§ **WORK INSTRUCTIONS**: Reproduce, exactly and only, the lines of the data that follows from the one containing "nose: (830, 522)" down to the one containing "right eye: (1221, 205)", without pictures.

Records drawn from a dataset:
========

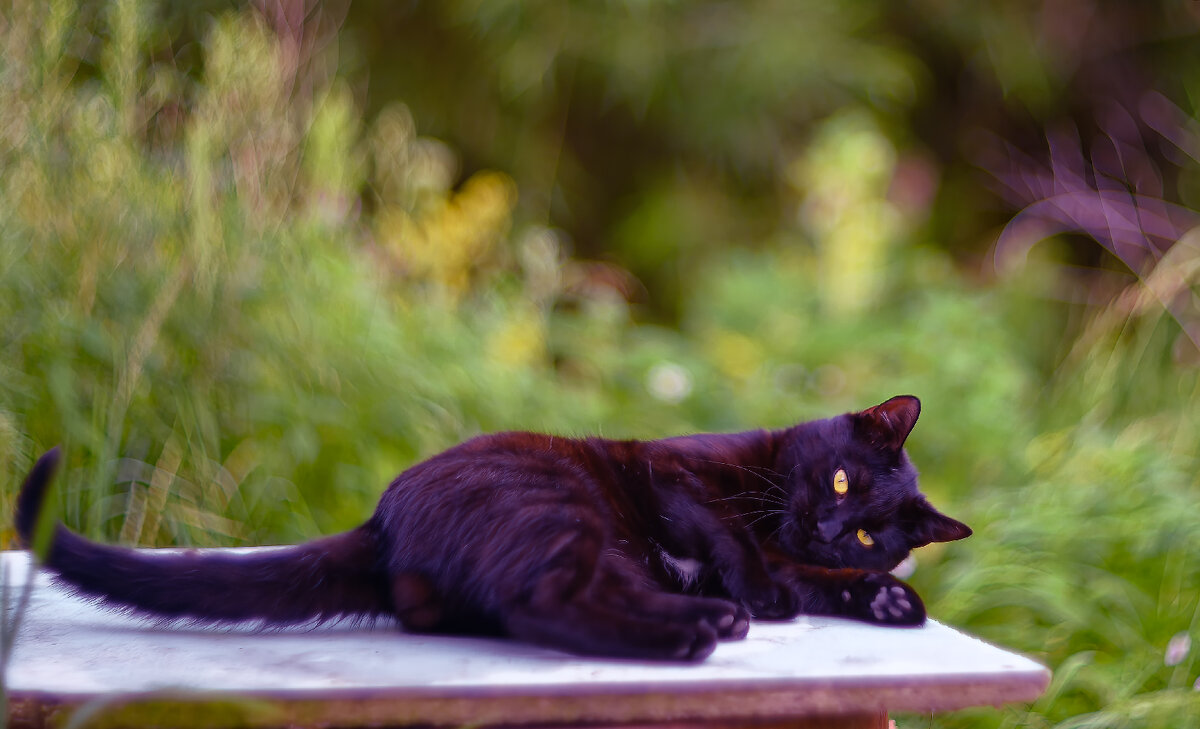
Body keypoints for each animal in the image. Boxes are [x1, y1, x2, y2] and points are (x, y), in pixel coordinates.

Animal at [14, 395, 969, 661]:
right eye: (840, 477)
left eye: (869, 532)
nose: (830, 522)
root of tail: (384, 518)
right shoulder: (681, 477)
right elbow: (734, 539)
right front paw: (765, 590)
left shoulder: (798, 556)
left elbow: (816, 582)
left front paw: (887, 597)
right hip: (561, 503)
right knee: (544, 604)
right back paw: (699, 629)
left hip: (593, 541)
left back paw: (709, 618)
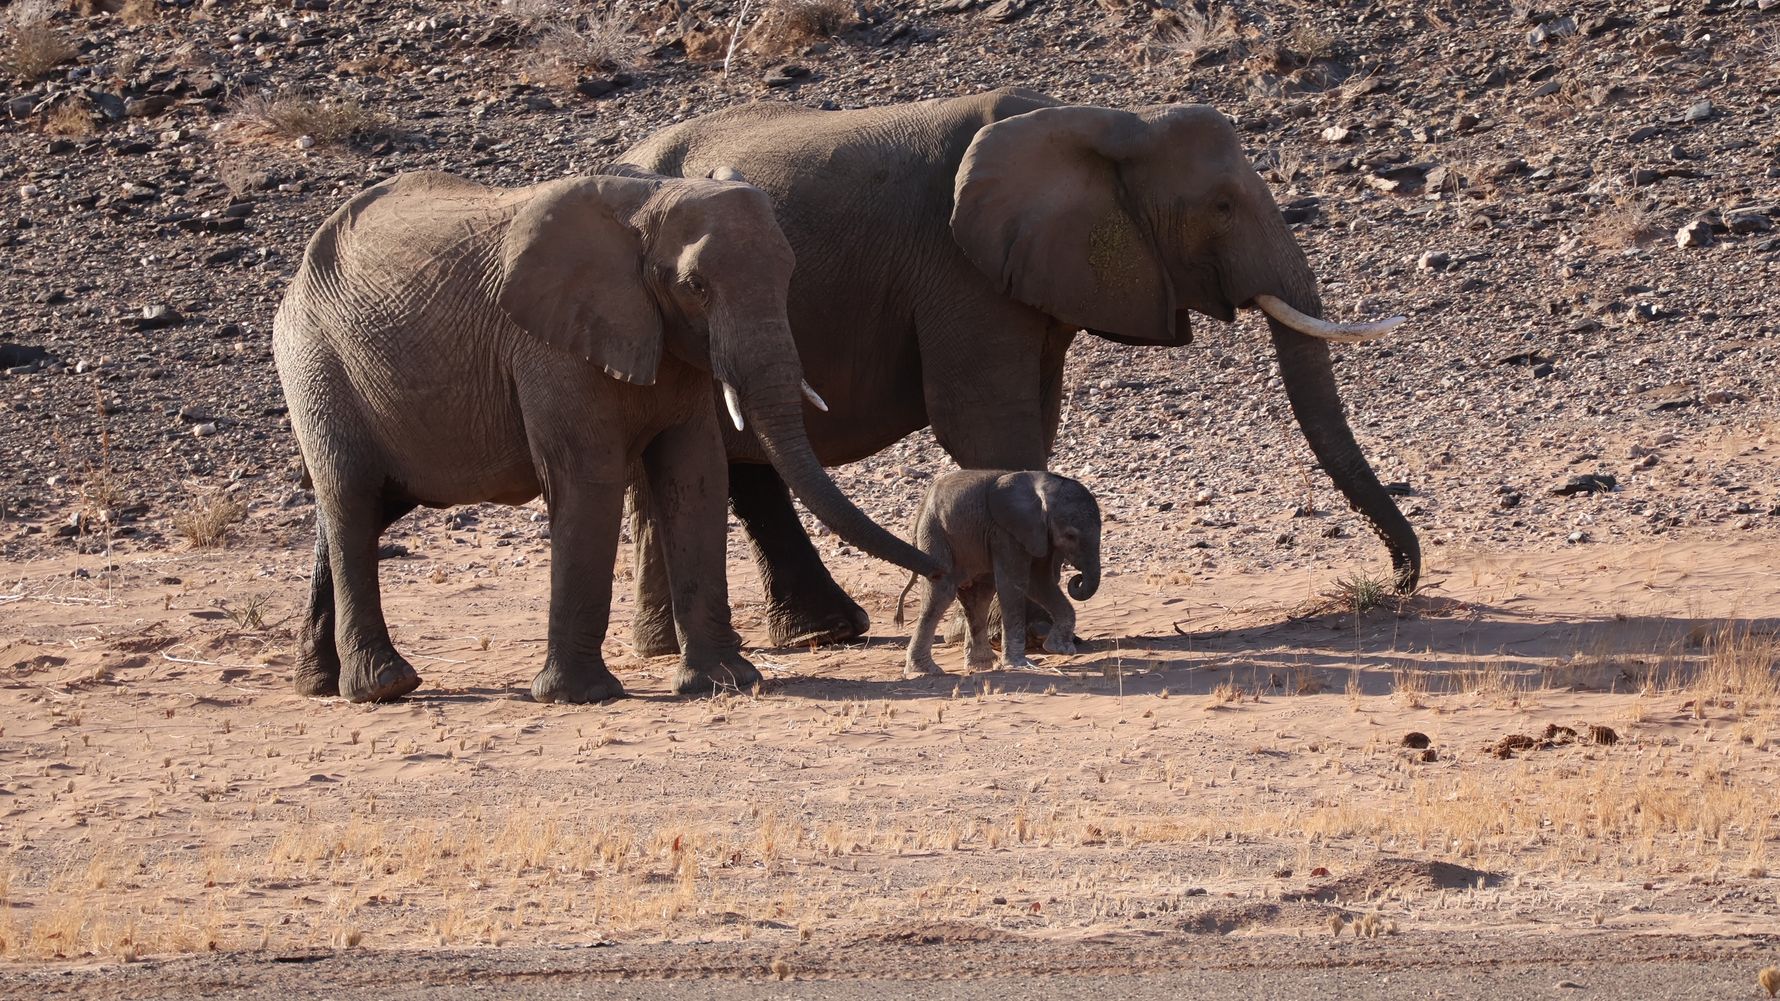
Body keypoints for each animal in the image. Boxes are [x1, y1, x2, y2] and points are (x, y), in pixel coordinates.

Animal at [272, 168, 943, 704]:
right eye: (695, 287)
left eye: (788, 274)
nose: (937, 573)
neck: (646, 206)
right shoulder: (550, 344)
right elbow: (588, 476)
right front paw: (582, 696)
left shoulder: (672, 346)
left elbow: (695, 473)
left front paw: (727, 683)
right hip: (315, 362)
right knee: (352, 499)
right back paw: (384, 687)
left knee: (362, 509)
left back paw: (318, 684)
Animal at [617, 87, 1417, 655]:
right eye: (1221, 205)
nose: (1400, 582)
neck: (1104, 121)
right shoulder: (956, 266)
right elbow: (984, 418)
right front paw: (1033, 631)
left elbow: (1038, 407)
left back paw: (777, 637)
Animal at [894, 469, 1101, 678]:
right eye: (1070, 536)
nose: (1078, 578)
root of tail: (920, 509)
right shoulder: (1006, 531)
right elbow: (1015, 583)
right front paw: (1020, 664)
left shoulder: (1039, 534)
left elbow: (1040, 582)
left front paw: (1060, 649)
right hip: (934, 534)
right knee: (941, 593)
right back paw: (925, 670)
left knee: (978, 596)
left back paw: (982, 665)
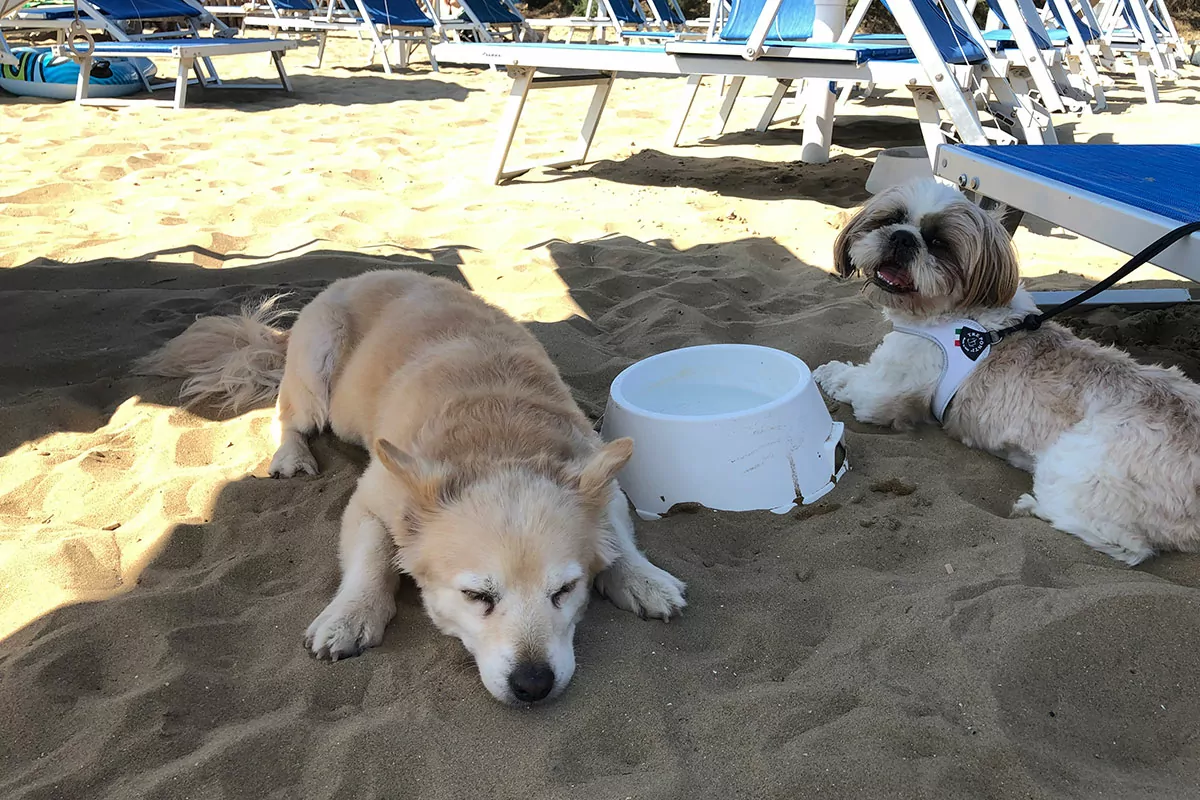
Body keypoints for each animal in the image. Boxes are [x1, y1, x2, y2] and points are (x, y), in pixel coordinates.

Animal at [140, 271, 686, 705]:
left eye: (565, 591)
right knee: (289, 417)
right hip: (315, 366)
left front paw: (644, 579)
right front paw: (351, 616)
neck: (498, 439)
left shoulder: (602, 483)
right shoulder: (369, 500)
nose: (534, 685)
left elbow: (617, 538)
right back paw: (292, 457)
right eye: (476, 595)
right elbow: (374, 558)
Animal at [811, 179, 1200, 568]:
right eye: (892, 219)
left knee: (1126, 545)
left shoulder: (886, 388)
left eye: (939, 243)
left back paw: (1034, 507)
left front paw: (827, 373)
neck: (958, 315)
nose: (903, 238)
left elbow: (853, 384)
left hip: (1083, 470)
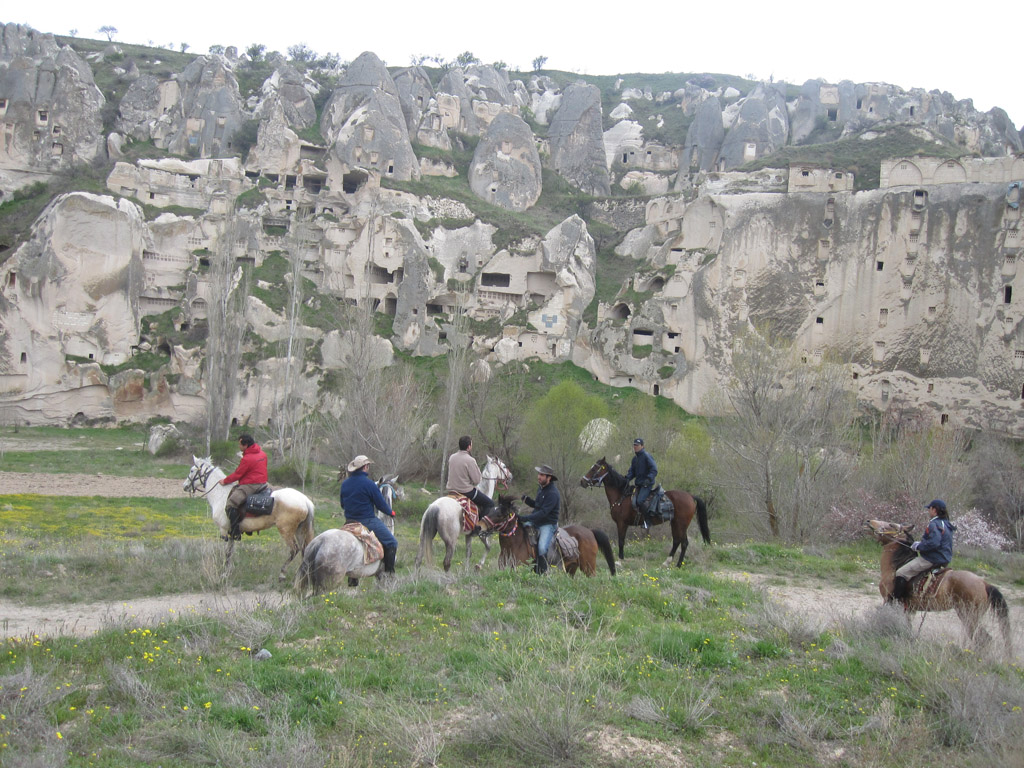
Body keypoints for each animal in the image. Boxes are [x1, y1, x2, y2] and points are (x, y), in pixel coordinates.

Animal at [182, 456, 313, 577]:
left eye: (192, 470)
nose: (185, 486)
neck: (221, 495)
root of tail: (305, 500)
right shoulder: (232, 532)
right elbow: (230, 550)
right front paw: (228, 571)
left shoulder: (224, 530)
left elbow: (227, 552)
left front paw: (224, 572)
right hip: (299, 530)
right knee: (304, 549)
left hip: (286, 531)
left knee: (294, 550)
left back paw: (282, 573)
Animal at [864, 520, 1015, 659]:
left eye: (890, 525)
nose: (869, 522)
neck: (895, 566)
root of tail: (984, 583)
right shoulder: (910, 609)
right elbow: (907, 626)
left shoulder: (890, 600)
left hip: (969, 616)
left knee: (983, 638)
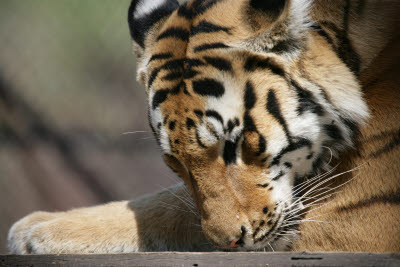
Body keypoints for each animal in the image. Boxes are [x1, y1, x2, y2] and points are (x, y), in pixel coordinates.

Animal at [7, 0, 400, 254]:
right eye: (174, 162)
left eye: (236, 144)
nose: (228, 243)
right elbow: (173, 205)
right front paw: (35, 228)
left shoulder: (353, 219)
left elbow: (172, 209)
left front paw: (35, 230)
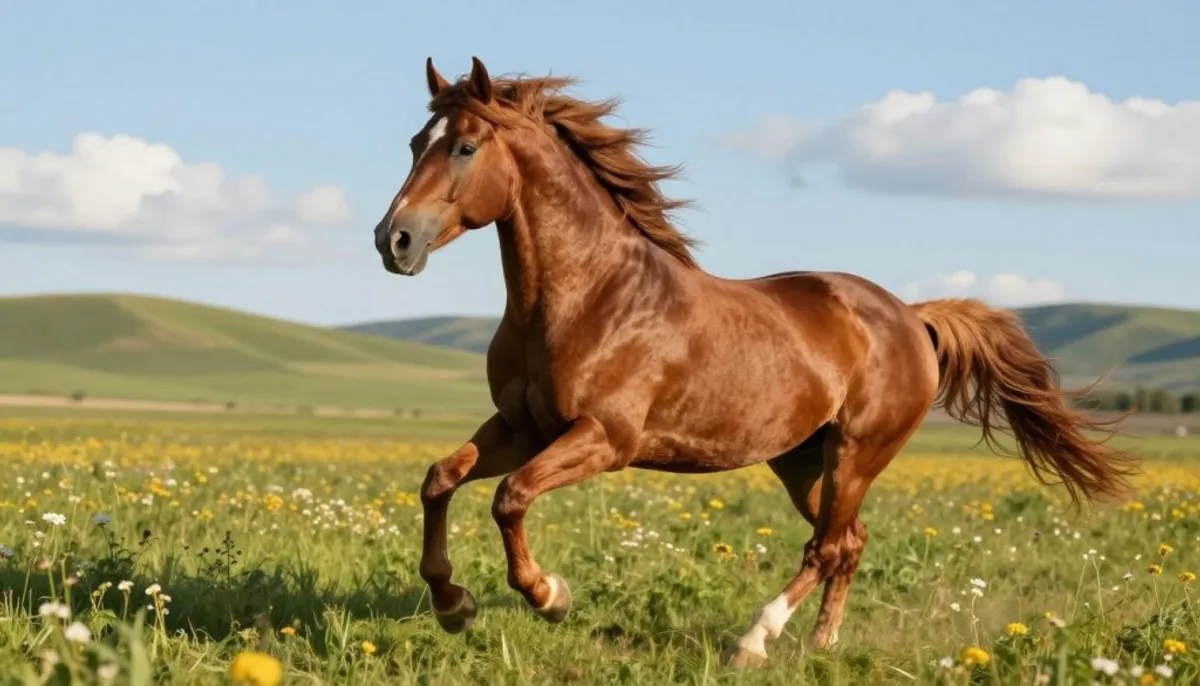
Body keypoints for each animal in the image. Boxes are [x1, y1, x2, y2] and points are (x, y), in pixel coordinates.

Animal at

========

§ **EXPECTED ANSWER**:
nose: (830, 522)
root of tail: (384, 518)
right shoulder: (681, 477)
right elbow: (734, 539)
right front paw: (765, 590)
left shoulder: (798, 556)
left elbow: (816, 582)
left front paw: (887, 597)
right hip: (561, 503)
right knee: (544, 604)
right back paw: (699, 629)
left hip: (593, 541)
left back paw: (709, 618)
Body keypoints for each animal in the image. Boxes are [x1, y1, x2, y2] and points are (x, y), in pixel coordinates.

Animal at [272, 168, 943, 704]:
right eye: (695, 287)
left eye: (788, 274)
nose: (937, 573)
neck: (646, 206)
right shoulder: (550, 344)
right elbow: (588, 476)
right front paw: (582, 696)
left shoulder: (672, 346)
left elbow: (695, 473)
left front paw: (727, 683)
right hip: (315, 362)
right knee: (352, 499)
right back paw: (384, 687)
left knee: (362, 509)
left back paw: (318, 684)
Animal at [617, 87, 1417, 655]:
right eye: (1221, 205)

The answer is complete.